== Exercise requirements ==
Go through the material and keep only the lines that contain the string "ตศาสตร", treating uppercase and lowercase as different. Copy each of those lines.
_____
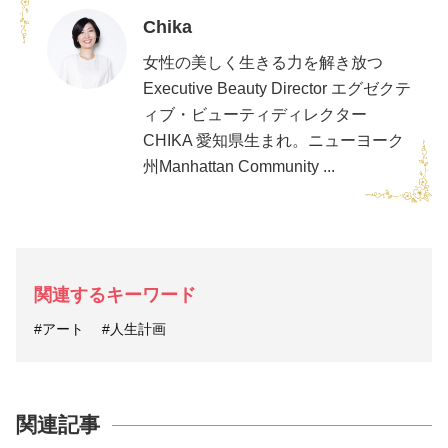
Chika
女性の美しく生きる力を解き放つ
Executive Beauty Director エグゼクテ
ィブ・ビューティディレクター
CHIKA 愛知県生まれ。ニューヨーク
州Manhattan Community ...
関連するキーワード
#アート
#人生計画
関連記事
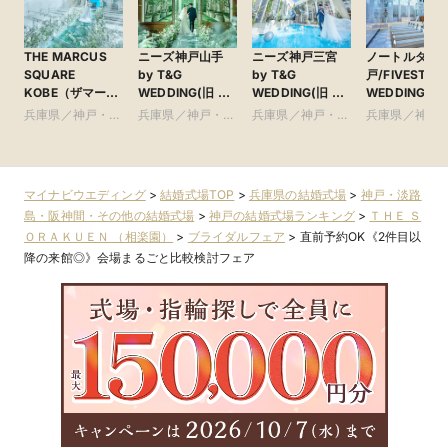
THE MARCUS
ニーズ神戸山手
ニーズ神戸三宮
ノートルダム
SQUARE
by T&G
by T&G
戸/FIVESTAR
KOBE（ザマーカ
WEDDING(旧 山
WEDDING(旧 ベ
WEDDING
ススクエアコウ
手迎賓館 神戸)
イサイド迎賓館
兵庫県／神戸・淡
兵庫県／神戸・淡
兵庫県／神戸・淡
兵庫県／神戸
ベ） ●神戸マリ
神戸)
路島・阪神間・そ
路島・阪神間・そ
路島・阪神間・そ
路島・阪神間
オットホテル内
の他
の他
の他
の他
マイナビウエディング
>
結婚式場TOP
>
兵庫県の結婚式場
>
神戸・淡路
島・阪神間・その他の結婚式場
>
神戸の結婚式場ランキング
>
ＴＨＥ Ｓ
ＯＲＡＫＵＥＮ （相楽園）
>
ブライダルフェア
>
直前予約OK《2件目以
降の来館◎》会場まるごと比較検討フェア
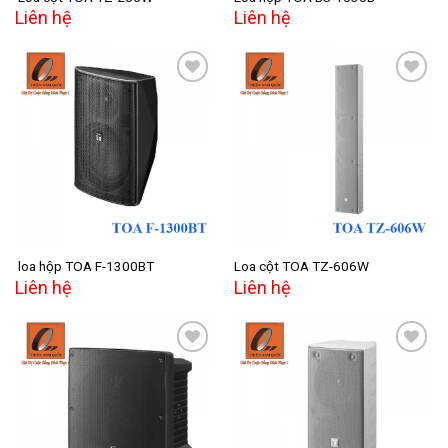
Liên hệ
Liên hệ
Add to
Add to
wishlist
wishlist
loa hộp TOA F-1300BT
Loa cột TOA TZ-606W
Liên hệ
Liên hệ
Add to
Add to
wishlist
wishlist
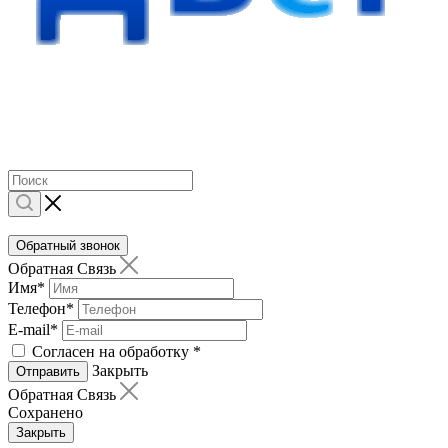
Обратный звонок
Обратная Связь
Имя
*
Телефон
*
E-mail
*
Согласен на обработку
*
Закрыть
Отправить
Обратная Связь
Сохранено
Закрыть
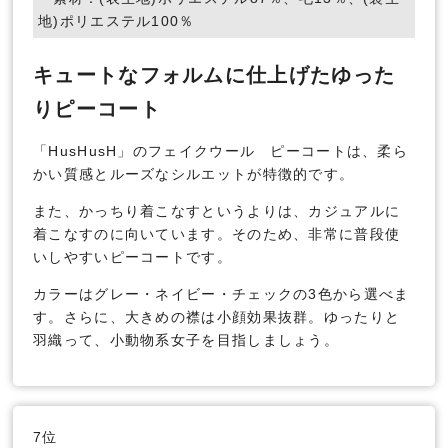
地)ポリエステル100％
キュートなフォルムに仕上げたゆった
りピーコート
「HusHusH」のフェイクウール ピーコートは、柔ら
かい質感とルーズなシルエットが特徴的です。
また、かっちり着こなすというよりは、カジュアルに
着こなすのに向いています。そのため、非常に普段使
いしやすいピーコートです。
カラーはグレー・ネイビー・チェックの3色から選べま
す。さらに、大きめの襟は小顔効果抜群。ゆったりと
羽織って、小動物系女子を目指しましょう。
7位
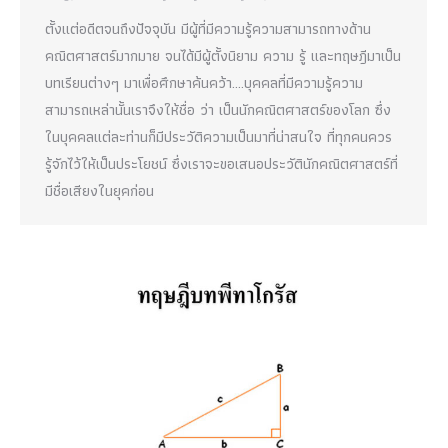
ตั้งแต่อดีตจนถึงปัจจุบัน มีผู้ที่มีความรู้ความสามารถทางด้าน
คณิตศาสตร์มากมาย จนได้มีผู้ตั้งนิยาม ความ รู้ และทฤษฎีมาเป็น
บทเรียนต่างๆ มาเพื่อศึกษาค้นคว้า….บุคคลที่มีความรู้ความ
สามารถเหล่านั้นเราจึงให้ชื่อ ว่า เป็นนักคณิตศาสตร์ของโลก ซึ่ง
ในบุคคลแต่ละท่านก็มีประวัติความเป็นมาที่น่าสนใจ ที่ทุกคนควร
รู้จักไว้ให้เป็นประโยชน์ ซึ่งเราจะขอเสนอประวัตินักคณิตศาสตร์ที่
มีชื่อเสียงในยุคก่อน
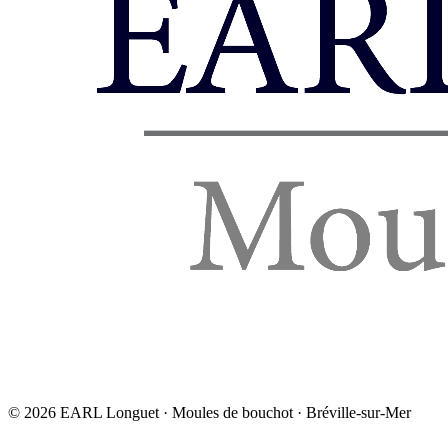
©
2026
EARL Longuet · Moules de bouchot · Bréville-sur-Mer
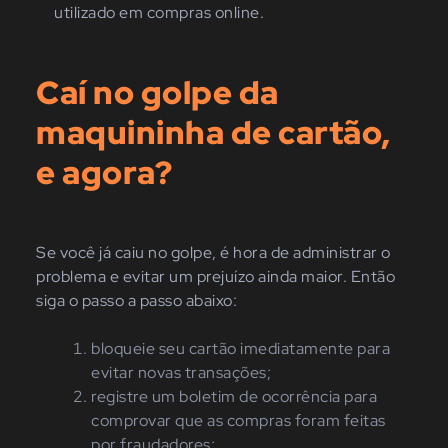
utilizado em compras online.
Caí no golpe da
maquininha de cartão,
e agora?
Se você já caiu no golpe, é hora de administrar o
problema e evitar um prejuízo ainda maior. Então
siga o passo a passo abaixo:
bloqueie seu cartão imediatamente para
evitar novas transações;
registre um boletim de ocorrência para
comprovar que as compras foram feitas
por fraudadores;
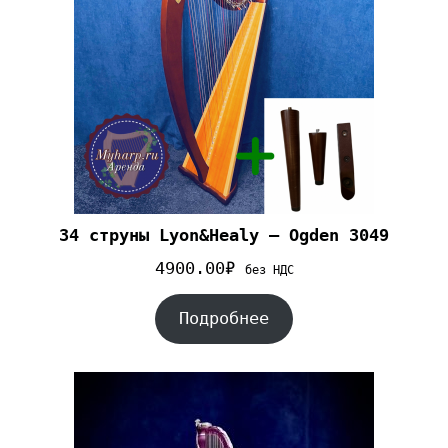
34 струны Lyon&Healy – Ogden 3049
4900.00
₽
без НДС
Подробнее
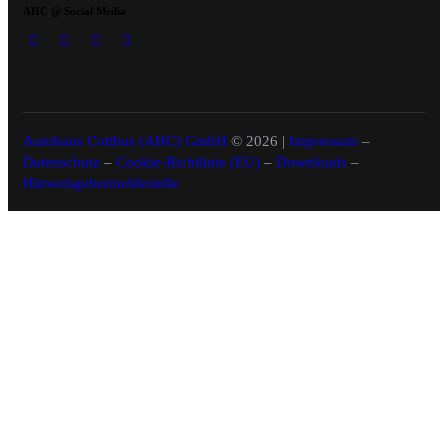
AHC @ Social Media
Autohaus Cottbus (AHC) GmbH
© 2026 |
Impressum
–
Datenschutz
–
Cookie-Richtlinie (EU)
–
Downloads
–
Hinweisgebermeldestelle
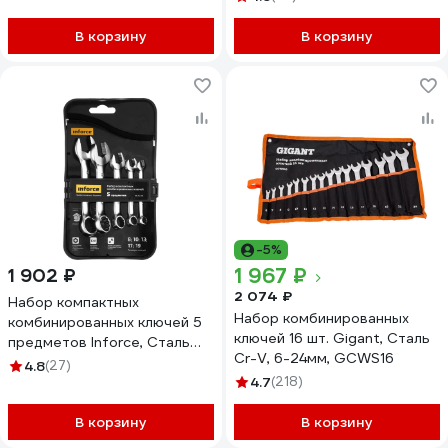
В корзину
В корзину
-5%
1 967 ₽
1 902 ₽
2 074 ₽
Набор компактных
Набор комбинированных
комбинированных ключей 5
ключей 16 шт. Gigant, Сталь
предметов Inforce, Сталь
Cr-V, 6-24мм, GCWS16
Cr-V, 8-19мм,
4.8
(27)
профессиональный, 06-05-
4.7
(218)
103
В корзину
В корзину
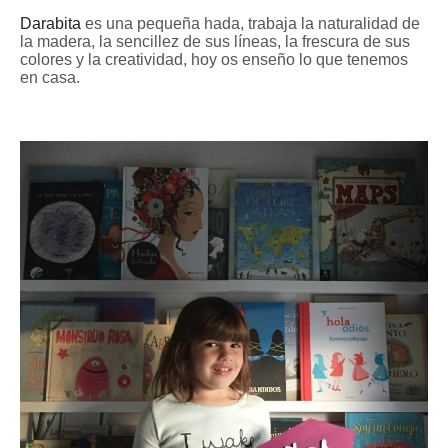
Darabita
es una pequeña hada, trabaja la naturalidad de
la madera, la sencillez de sus líneas, la frescura de sus
colores y la creatividad, hoy os enseño lo que tenemos
en casa.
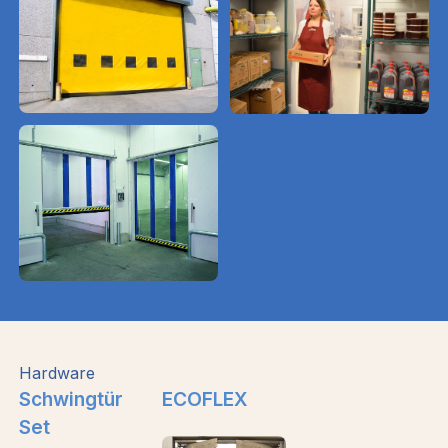
Hardware
Schwingtür
ECOFLEX
Set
_____
== Exercise output ==
คณิตศาสตร์มากมาย จนได้มีผู้ตั้งนิยาม ความ รู้ และทฤษฎีมาเป็น
สามารถเหล่านั้นเราจึงให้ชื่อ ว่า เป็นนักคณิตศาสตร์ของโลก ซึ่ง
รู้จักไว้ให้เป็นประโยชน์ ซึ่งเราจะขอเสนอประวัตินักคณิตศาสตร์ที่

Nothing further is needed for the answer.